A quote from Pearson's Group Treasurer James Kelly about his new cash forecasting process.

“One benefit of this approach is that, because the same team produces all the numbers, they are consistent and coherent,” Kelly explains. “Nobody has to come in behind us to calibrate it.” That said, treasury does not produce forecasts in a vacuum. “When we build forecasts, we are very transparent about our assumptions around DSO [days sales outstanding], the timing of invoices, those kinds of things. And we share that information with the business units, asking them to critique our assumptions. We want to know what we got right and what we got wrong.”

This leads to continuous improvement of the forecasting process. “The cash flow forecast is partially about cash management and partially about validating our understanding of the business and its drivers,” Kelly says. “If my cash position today is £3 million more than I had yesterday and £2 million more than I forecast, those numbers don’t tell me much about what’s happening in the business. It’s much more interesting to wonder, ‘I have more cash than I expected. Is that because we reduced DSO? Is it because of a one-off payment we received?’ I can look at data points that have similar characteristics—using AI [artificial intelligence] ‘clustering’—and determine whether a variance is an outlier, or something foundational to my forecast isn’t quite right. We routinely test the assumptions underlying our forecast, which helps us better understand the business.”

That understanding, in turn, helps Kelly’s team improve Pearson’s performance. “One of the biggest benefits of our new forecasting process is that we can manage cash flows really precisely,” he says. “We’ve done a good job of aligning the way we track cash flows against the way the groups’ cash flows work, in real time. This year our adjusted cash conversion has been 102 percent. Last year, it was 99 percent, and the year before that it was 101 percent. We can manage cash precisely because we can see, as we approach period-end, whether we really need to push to make sure receivables come in, or whether we can make payments because we have the inflows.”

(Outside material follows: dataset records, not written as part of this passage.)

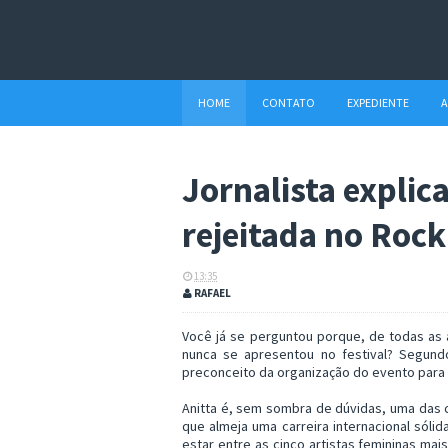
HOME
CONTATO
EXPEDIENTE
A
Jornalista explic
rejeitada no Rock
13:35
RAFAEL
Você já se perguntou porque, de todas as a
nunca se apresentou no festival? Segundo
preconceito da organização do evento para 
Anitta é, sem sombra de dúvidas, uma das 
que almeja uma carreira internacional sóli
estar entre as cinco artistas femininas mais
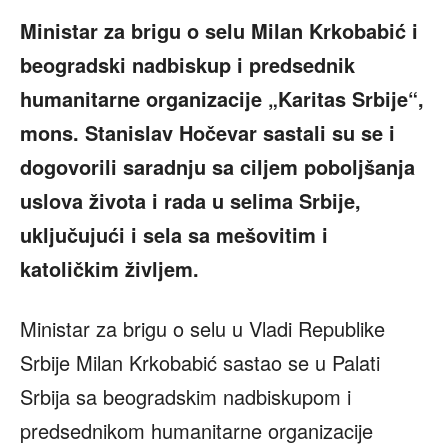
Ministar za brigu o selu Milan Krkobabić i
beogradski nadbiskup i predsednik
humanitarne organizacije „Karitas Srbije“,
mons. Stanislav Hočevar sastali su se i
dogovorili saradnju sa ciljem poboljšanja
uslova života i rada u selima Srbije,
uključujući i sela sa mešovitim i
katoličkim življem.
Ministar za brigu o selu u Vladi Republike
Srbije Milan Krkobabić sastao se u Palati
Srbija sa beogradskim nadbiskupom i
predsednikom humanitarne organizacije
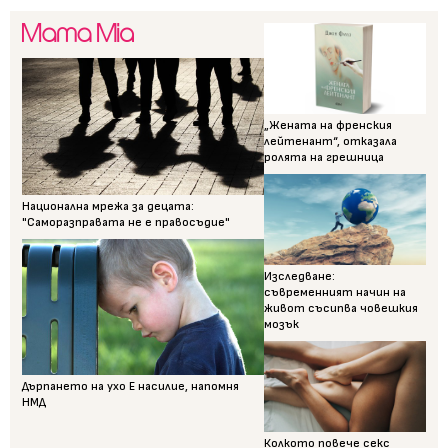
„Жената на френския
лейтенант“, отказала
ролята на грешница
Национална мрежа за децата:
"Саморазправата не е правосъдие"
Изследване:
съвременният начин на
живот съсипва човешкия
мозък
Дърпането на ухо Е насилие, напомня
НМД
Колкото повече секс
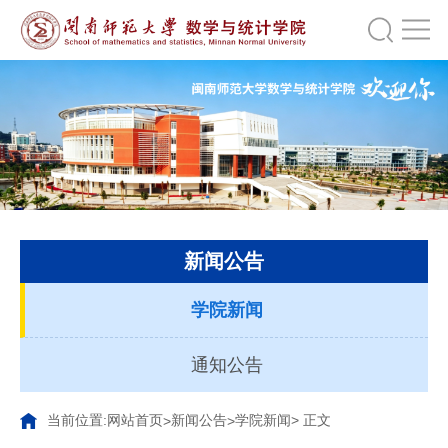
新闻公告
学院新闻
通知公告
当前位置:
网站首页
新闻公告
学院新闻
> 正文
>
>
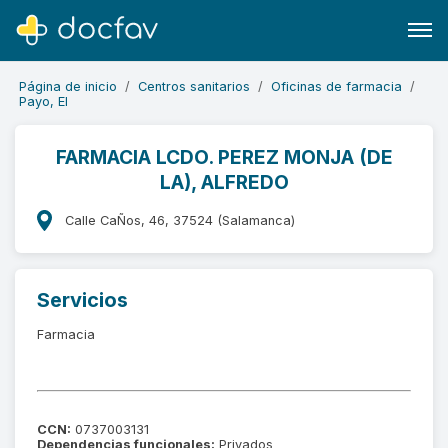
Página de inicio
Centros sanitarios
Oficinas de farmacia
Payo, El
FARMACIA LCDO. PEREZ MONJA (DE
LA), ALFREDO
Buscar
Software para clínicas
Calle CaÑos, 46, 37524 (Salamanca)
Soporte
¿Eres un doctor?
Servicios
Farmacia
CCN:
0737003131
Dependencias funcionales:
Privados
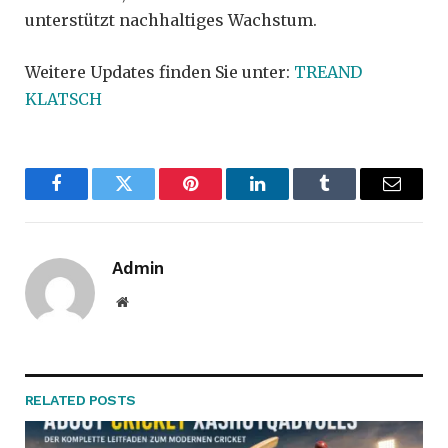
unterstützt nachhaltiges Wachstum.
Weitere Updates finden Sie unter:
TREAND
KLATSCH
Facebook
Twitter
Pinterest
LinkedIn
Tumblr
Email
Admin
Website
RELATED
POSTS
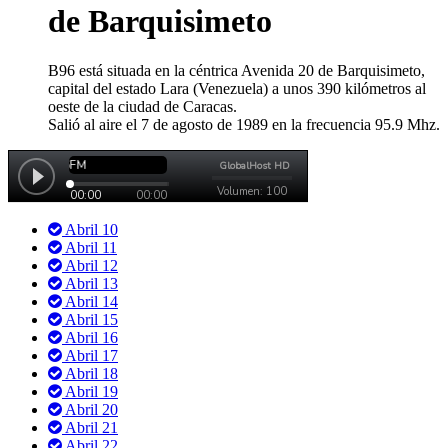
de Barquisimeto
B96 está situada en la céntrica Avenida 20 de Barquisimeto,
capital del estado Lara (Venezuela) a unos 390 kilómetros al
oeste de la ciudad de Caracas.
Salió al aire el 7 de agosto de 1989 en la frecuencia 95.9 Mhz.
Abril 10
Abril 11
Abril 12
Abril 13
Abril 14
Abril 15
Abril 16
Abril 17
Abril 18
Abril 19
Abril 20
Abril 21
Abril 22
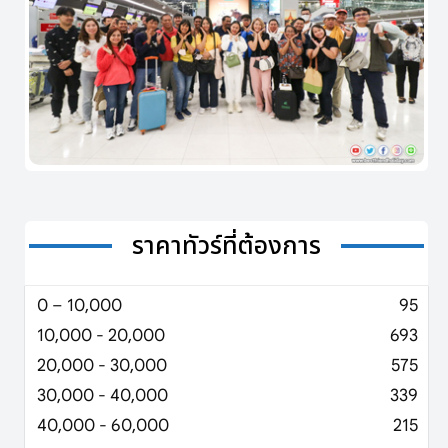
ราคาทัวร์ที่ต้องการ
0 – 10,000
95
10,000 - 20,000
693
20,000 - 30,000
575
30,000 - 40,000
339
40,000 - 60,000
215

A quote from Pearson's Group Treasurer James Kelly about his new cash forecasting process.

Their granular visibility into cash flows has enabled treasury to cut borrowing costs by more than US$100 million annually, to increase yield on excess cash, and to finetune their use of foreign exchange (FX) swaps. “The key for me,” Kelly says, “is that we have moved from being reactive to being proactive. When users supplied us with their forecasts, they provided the information set and we had to do something with it. We have flipped that around. Now we look at: ‘This is what we need for cash flows; what can we change to make this happen?’

“For example,” he continues, “we might want to push A/P out by three days because that will allow us to deposit excess cash for two weeks rather than 10 days and get better yield. Or we might contact the A/R team and let them know that if they can accelerate payment on a big receivable due in 10 days, we will save a certain amount by not borrowing as much on our revolving credit facility. We have moved from being forecast takers to forecast makers.”

Kelly concludes with a couple more examples: “People often think about the interest impact of an action without thinking about the overall funding impact,” he says. “Suppose we receive a payment of £10 million 10 days late. It’s a few days at a few percentage points of interest, so timing may not be a huge driver of behavioral change. But if the due date is in the first half of the year and the date we are paid is in the second half, then we have a problem.

“Likewise, if we make a large inventory purchase in June rather than in July, the interest impact may not be big, but the messaging impact is quite significant. That’s something the inventory or A/R team may not understand. My experience has been that treasury can bring a different perspective to some of these challenges, helping ensure the company maintains good discipline around cash flows and everyone understands their impact on the broader cash flow ecosystem.”